After econometrics class this afternoon the economics team was standing around deciding what to do. It was decided we should go play snooker, an English cousin of billiards, if you don't know what it is.

I've never played snooker, but back when Grace and I were studying in Ireland they played the world championship on television for days on end. It's like eight ball, only on a much, much bigger table with smaller balls and smaller pockets and more balls and different rules. When Mike and I were in Hong Kong there were snooker tables in the basement but we were overwhelmed by the seemingly endless rules to the game when we looked it up online.

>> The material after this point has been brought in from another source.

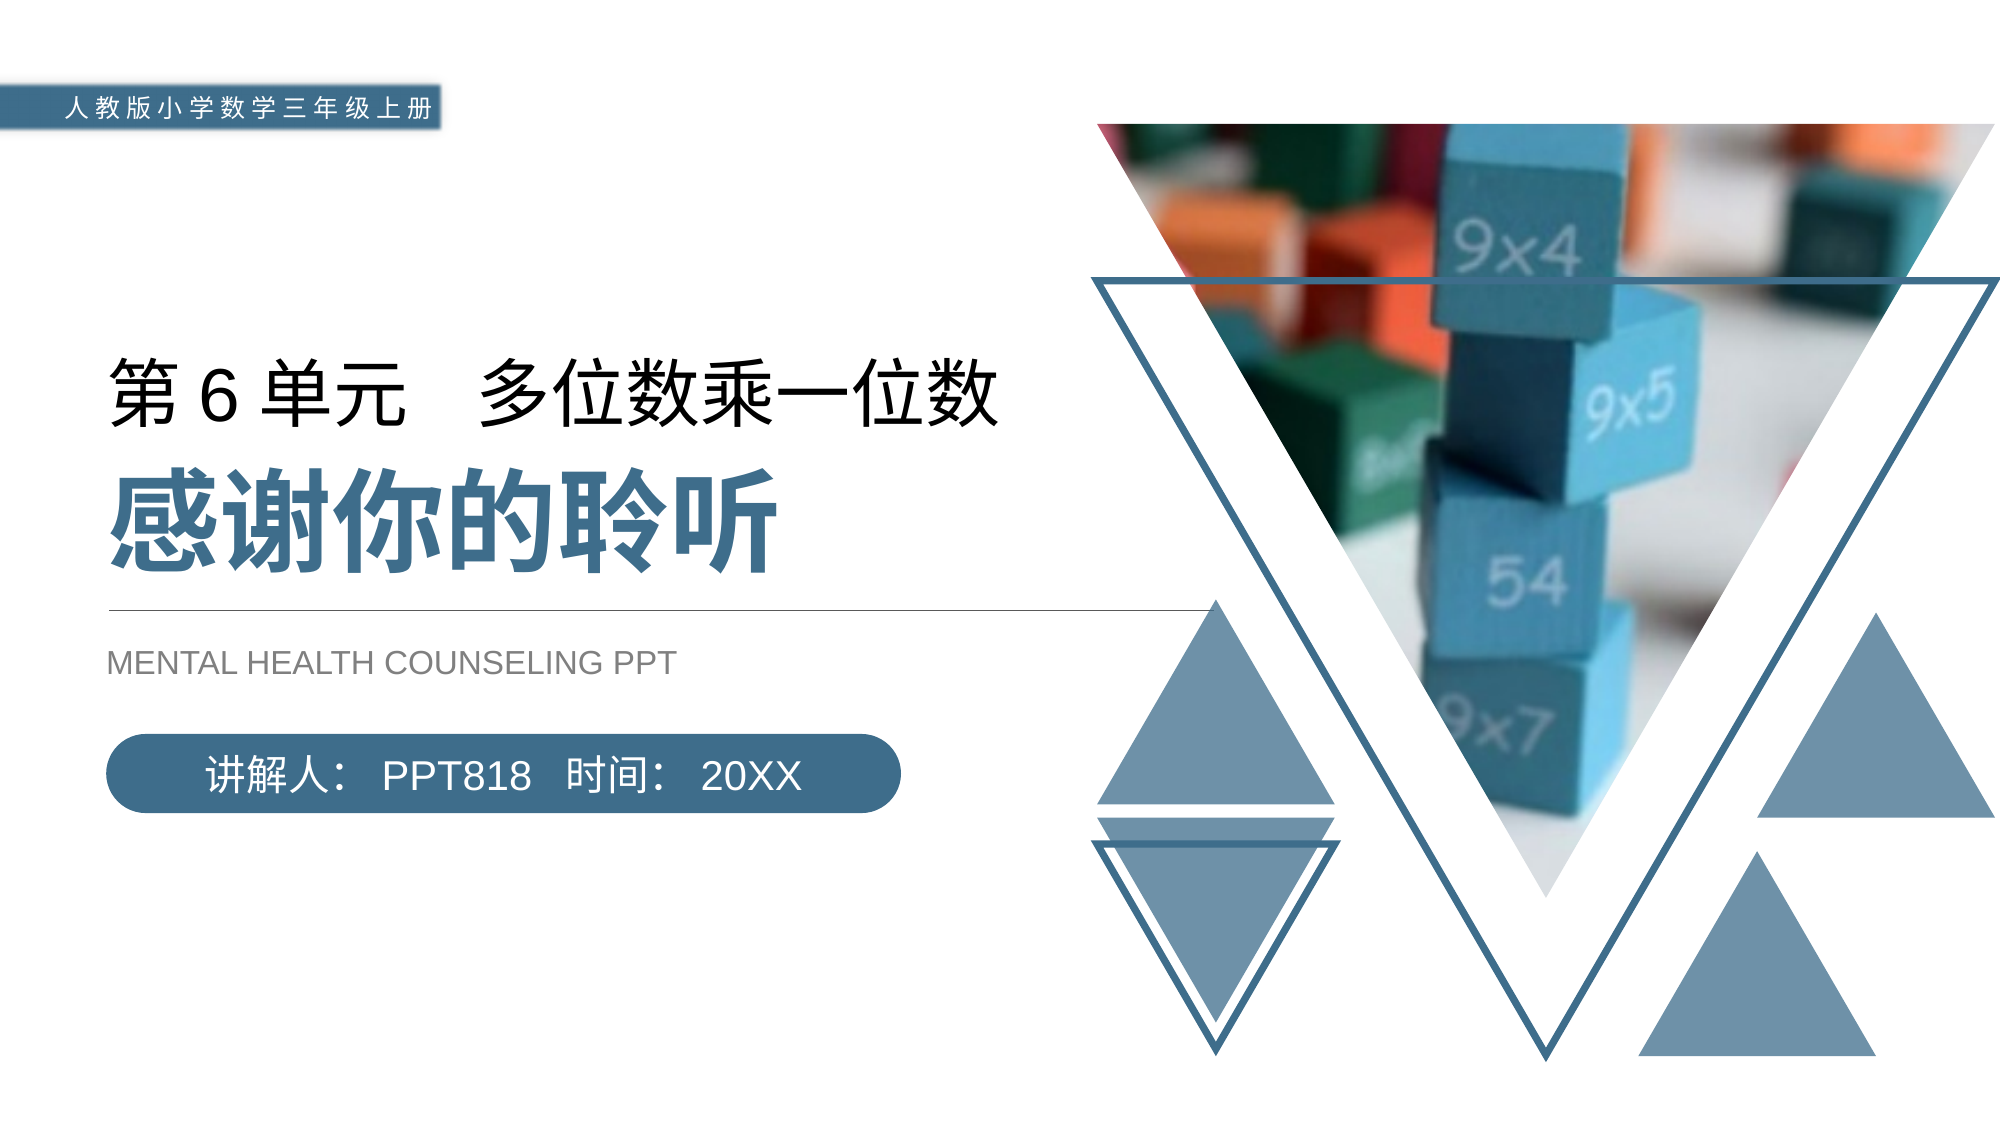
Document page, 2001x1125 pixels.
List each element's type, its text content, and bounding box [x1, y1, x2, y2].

text_box [1453, 898, 1639, 1058]
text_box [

So we went to the Cambridge Union and up to the snooker room. The snooker room used to be something else probably. One whole wall was shelves of books, some of them ancient, ancient. The newest ones were from the seventies. They were not arranged lovingly, but stacked and crammed onto the shelves in any way they could. If you looked closely at the titles they were all pulp fiction or outdated science books. It was a like a graveyard for books that have no relevance anymore. Another wall was shelves of even older books, most of them music scores.

Anyway, the only lighting for this room were the two hanging fixtures over the two massive snooker tables - the tables were seriously as big as four pool tables. So, with daylight saving time, it was night by 5:30. So it was really dark, the only light was from the snooker tables and the city outside. And outside the windows happened to be all these ancient building - old colleges, one of the oldest churches in Cambridge and so on.

The clock in the room was stopped at twenty past seven and looked as if it had been stopped that way for a long time. While we were there, we pretty much had the place to ourselves. When we left, we walked by old black and white photographs of people in 1920's outfits eating at the restaurants and bars in the lower floor of the Union. The people were different, but the tables and set up were the same.

Nothing changes in that place, and I was a little creeped out by that.